Labour’s Response on Sex-for-Rent Ironic
Labour’s Response on Sex-for-Rent Ironic
The Labour Party’s “shock, horror” response to the exposure of a growing sex-for-rent trend amongst some landlords and tenants is ironic given Labour was behind normalising the sale and purchase of commercial sexual services, says a group that addresses prostitution.
In her media release of yesterday, Labour’s Spokeswoman for Women Ruth Dyson says: “Reports today that women are being offered free rent in exchange for sex are shocking.” She had earlier said, "I found it really sickening, and then the more I thought about it, the more I thought, 'Wow, this is the country I live in and this is what is happening to it'."
Stop Demand Foundation, a group that addresses demand factors driving the global sexual exploitation of women, notes that Ms Dyson and her colleagues have been avid supporters of decriminalising and destigmatising the sale and purchase of sexual services, a trade in which payment can be made in cash or “in kind” including drugs, food or accommodation.
Stop Demand founder, Denise Ritchie, says “Labour’s handwringing needs to be reserved for itself and the impact of its own policies. The selling of sexual services is overwhelmingly by women and out of economic hardship – a hardship some men are happy to exploit. If this comes as a ‘shock’ to Ms Dyson and her colleagues, that reflects a naivety about the power, economic and gender imbalances that underpin the global sex trade.”

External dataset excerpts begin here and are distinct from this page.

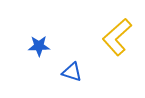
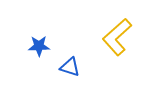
blue triangle: moved 2 px left, 5 px up
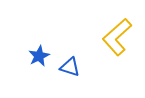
blue star: moved 10 px down; rotated 25 degrees counterclockwise
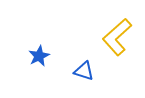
blue triangle: moved 14 px right, 4 px down
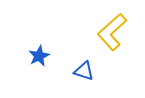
yellow L-shape: moved 5 px left, 5 px up
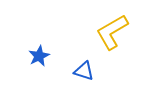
yellow L-shape: rotated 12 degrees clockwise
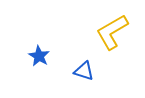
blue star: rotated 15 degrees counterclockwise
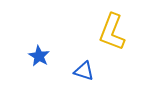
yellow L-shape: rotated 39 degrees counterclockwise
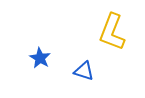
blue star: moved 1 px right, 2 px down
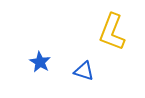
blue star: moved 4 px down
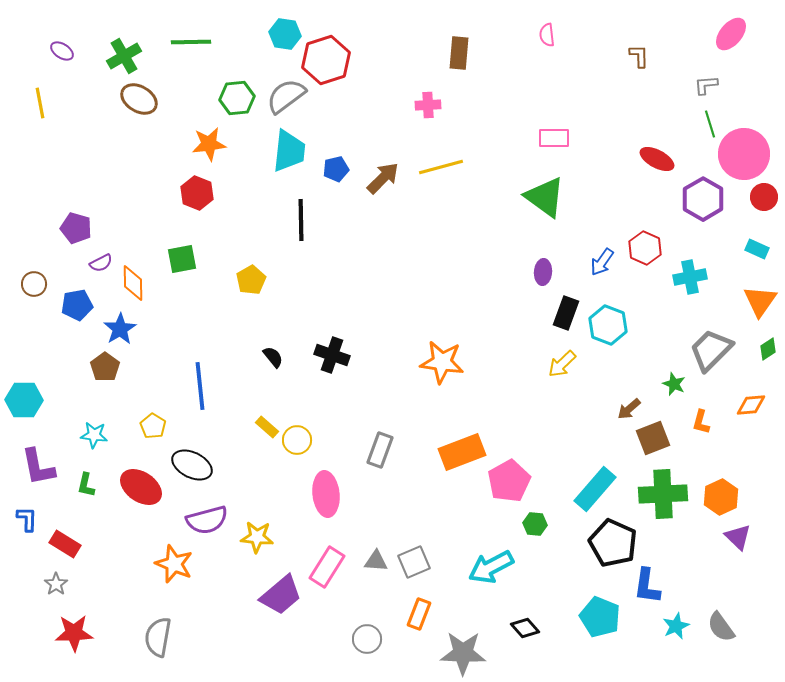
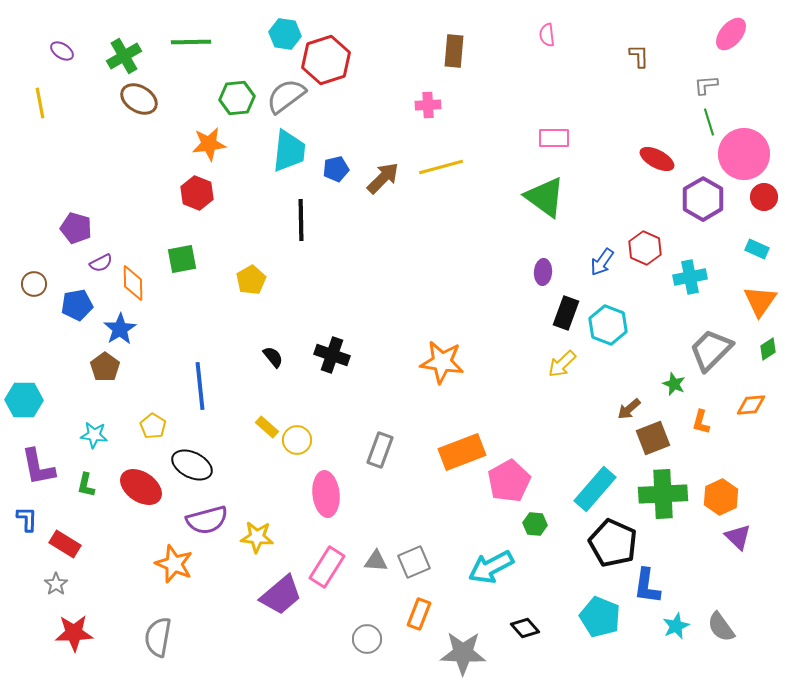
brown rectangle at (459, 53): moved 5 px left, 2 px up
green line at (710, 124): moved 1 px left, 2 px up
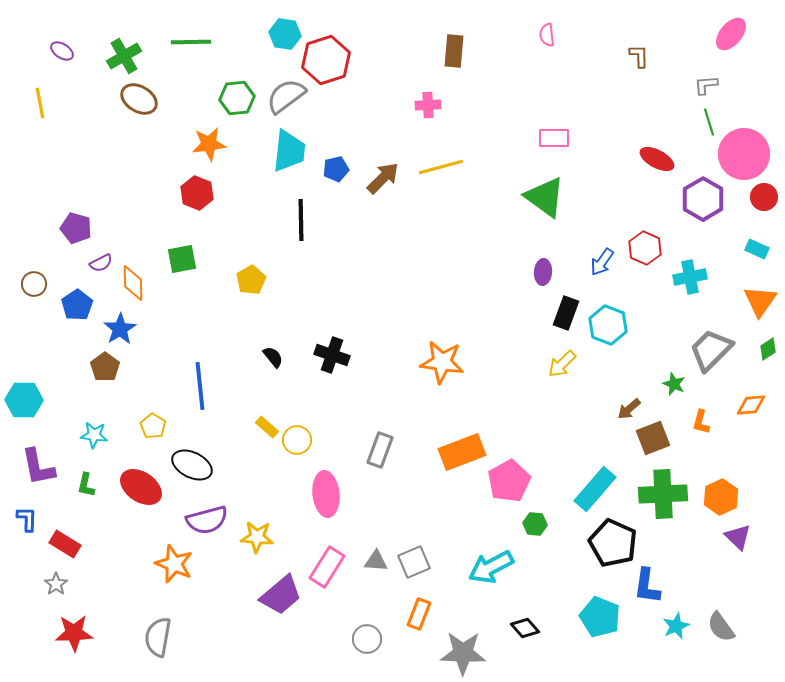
blue pentagon at (77, 305): rotated 24 degrees counterclockwise
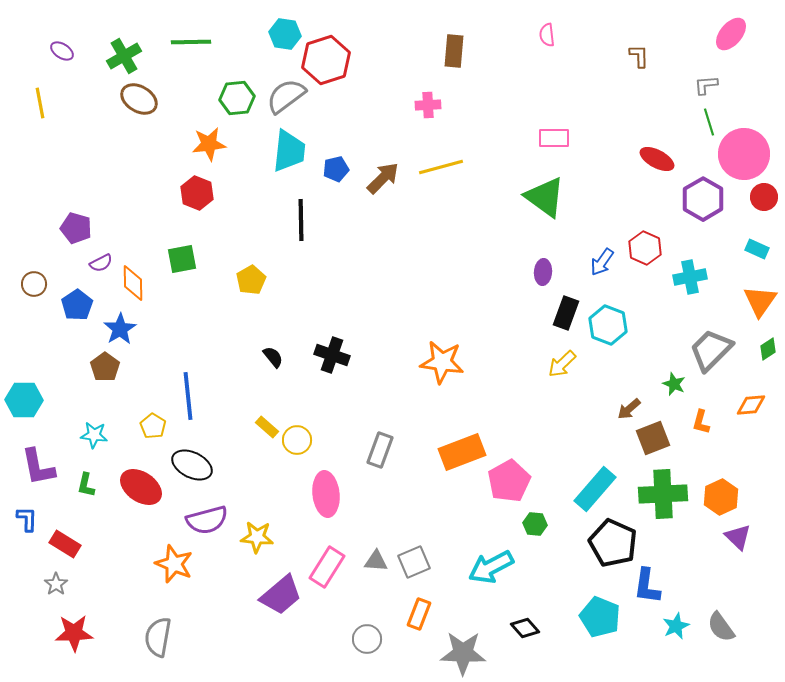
blue line at (200, 386): moved 12 px left, 10 px down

Stop Demand, which supports the Nordic model of prostitution that prohibits the purchase of sexual services and supports sellers who wish to exit prostitution, notes that if New Zealand had followed the Nordic model that has been adopted in Sweden, Norway, Iceland, Northern Ireland and Canada, these landlords could be prosecuted. But not here.
Denise Ritchie says, “Ironically, it is Labour and Green MPs who have repeatedly mocked the Nordic model, despite it being adopted by three of the four top countries in the Global Gender Gap – Iceland, Norway and Sweden. Under the Nordic model these landlords could be prosecuted for purchasing sexual services.”
“By contrast, New Zealand’s liberal laws on prostitution opens the door to all kinds of sexual exploitation,” says Ritchie. “Decriminalisation not only removes the stigma and legal barrier to purchasing sex, it endorses messages that men and boys can view women as commodities to purchase and sexually use at whim. This latest revelation might be a surprise to Labour, but not to us. These landlords are merely doing what the law allows. Sadly, it’s a case of ‘We reap what we sow’.”
The Nordic model of prostitution has two goals: to curb male demand for sexual services that is fuelling global sex trafficking, and to promote equality between men and women.